Part:BBa_K523013:Experience

Designed by: Sylvia Ispasanie, Mun Ching Lee   Group: iGEM11_Edinburgh   (2011-09-05)




Futher Characteristation by iGEM13_EPF_Lausanne

As we (EPFL 2013 team) used the Biobrick BBa_K523013 for our project, we decided to improve it by better characterizing it. The group that made it was not able to prove with certainty that the YFP was exported to the outer membrane of E.Coli thanks to INP. In order to see the location of this fluorescent protein, we performed microscopy experiments with a confocal and also a inverted (NIKON eclipse it) microscope.

Process:
Competent cells were transformed with BBa_K523013 and grown on a plate with chloramphenicol antibiotic. From these transformed cells we made a glycerol stock and worked with plated cells from this glycerol stock.
For each experiment, cells were inoculate overnight at 37°C, in 3ml LB +chloramphenicol medium. Then cells were diluted to 0.3 OD and grown until 0.7-0.8 OD. Then they were pelleted and resuspended in 200µl PBS.

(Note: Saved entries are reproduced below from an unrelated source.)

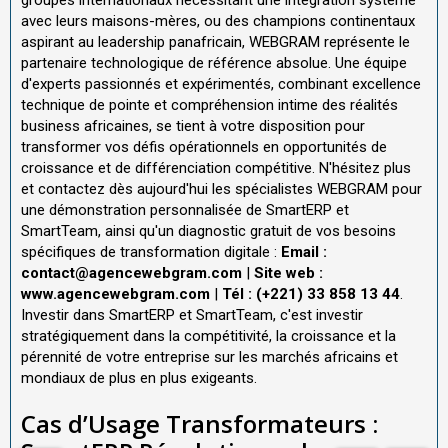
groupes internationaux nécessitant une intégration système
avec leurs maisons-mères, ou des champions continentaux
aspirant au leadership panafricain, WEBGRAM représente le
partenaire technologique de référence absolue. Une équipe
d'experts passionnés et expérimentés, combinant excellence
technique de pointe et compréhension intime des réalités
business africaines, se tient à votre disposition pour
transformer vos défis opérationnels en opportunités de
croissance et de différenciation compétitive. N'hésitez plus
et contactez dès aujourd'hui les spécialistes WEBGRAM pour
une démonstration personnalisée de SmartERP et
SmartTeam, ainsi qu'un diagnostic gratuit de vos besoins
spécifiques de transformation digitale :
Email :
contact@agencewebgram.com
|
Site web :
www.agencewebgram.com
|
Tél : (+221) 33 858 13 44
.
Investir dans SmartERP et SmartTeam, c'est investir
stratégiquement dans la compétitivité, la croissance et la
pérennité de votre entreprise sur les marchés africains et
mondiaux de plus en plus exigeants.
Cas d’Usage Transformateurs :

1) To visualize the protein fluorescence, we directly used this solution.

2) To confirm the localization of the protein at the cell surface, this solution of cells was incubated 1hr in a rotor, with 10µl of an anti-YFP antibody (ab6658, 1mg/ml) diluted 1:60. The samples were washed 3 times with 200µl PBS. Then the antibody was stained with 2µl avidin dylight labeled (650nm, 1mg/ml) and incubated 1hr on a rotor. Samples were again washed 3 times with 200µl.



Results:

The protein fluorescence was directly observed with a confocal microscope (Figure1) and an inverted microscope. We determined approximately 30% of the cells to be fluorescent. In the transformed cells, cluster of fluorescent specks can be seen (Figure 2). This is consistant with fact that we found in the literature ([1]) that the ice nucleation protein forms aggregates in the cell membrane. With the confocal microscope we expected to distinguish if the fluorescence was at the cell surface, but we were not able to make any difference between the cell surface and cytoplasmic expression.

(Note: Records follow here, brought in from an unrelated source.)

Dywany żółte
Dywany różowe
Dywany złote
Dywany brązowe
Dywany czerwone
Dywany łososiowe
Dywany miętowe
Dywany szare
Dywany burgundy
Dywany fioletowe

Figure 1 : Confocal image of BBa_K523013 transformed DH5alpha E.coli, excited at 514 nm(excitation wavelenght for YFP)
Figure 2 : Confocal image of a zoom on a single BBa_K523013 transformed DH5alpha E.Coli, excited at 514 nm(excitation wavelenght for YFP)

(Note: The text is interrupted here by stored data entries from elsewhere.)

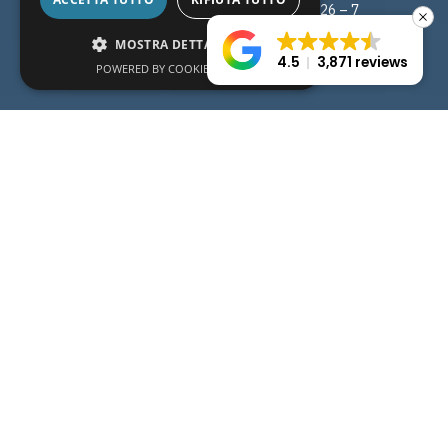
Tel. +30 23750 72217 – 8, 23750 72226 – 7
E-mail: info@lagomandra.gr
MOSTRA DETTAGLI
4.5
3,871 reviews
POWERED BY COOKIESCRIPT
Unforgettable moments start here.
Contatto
Carriera
GDPR - Politica sulla Privacy
Politica sui Cookie
Disiscriviti
Vai al Lagomandra Hotel & Spa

So, to have a clear idea of the localization, we treated cells as explained in "Process 2)" and went to look at them under the inverted microscope. The following results were observed :

Figure 3 :
Inverted microscope composite image of BBa_K523013 transformed DH5alpha E.coli showing YFP fluorescence (514nm)
Figure 4 :
Inverted microscope composite image of BBa_K523013 transformed DH5alpha E.coli, stained with biotinylated anti-YFP antibody and avidin dylight (650nm)
Figure 5 :
Inverted microscope composite image of BBa_K523013 transformed DH5alpha E.coli, stained with biotinylated anti-YFP antibody and avidin dylight (650nm). The composite image is a merge of the YFP fluorescence image and the antibody fluorescence image





















As we can see, the antibody binds the outside of the bacteria, since it is way to large to enter the cells. The points nicely co-localize with the YFP fluorescence and prove its external localization, since otherwise antibody could not have reached it if the protein was inside the cell. dotclear.gif
With all these proofs we concluded that the INP-YFP fusion protein is actually exported to the outer membrane of E.coli.

Applications of BBa_K523013

BBa_K523013 is function to display YFP at bacterial cell surface.
The cloning strategy can thus be used to display any protein as big as 60kDa to the Ice Nucleation Protein [1].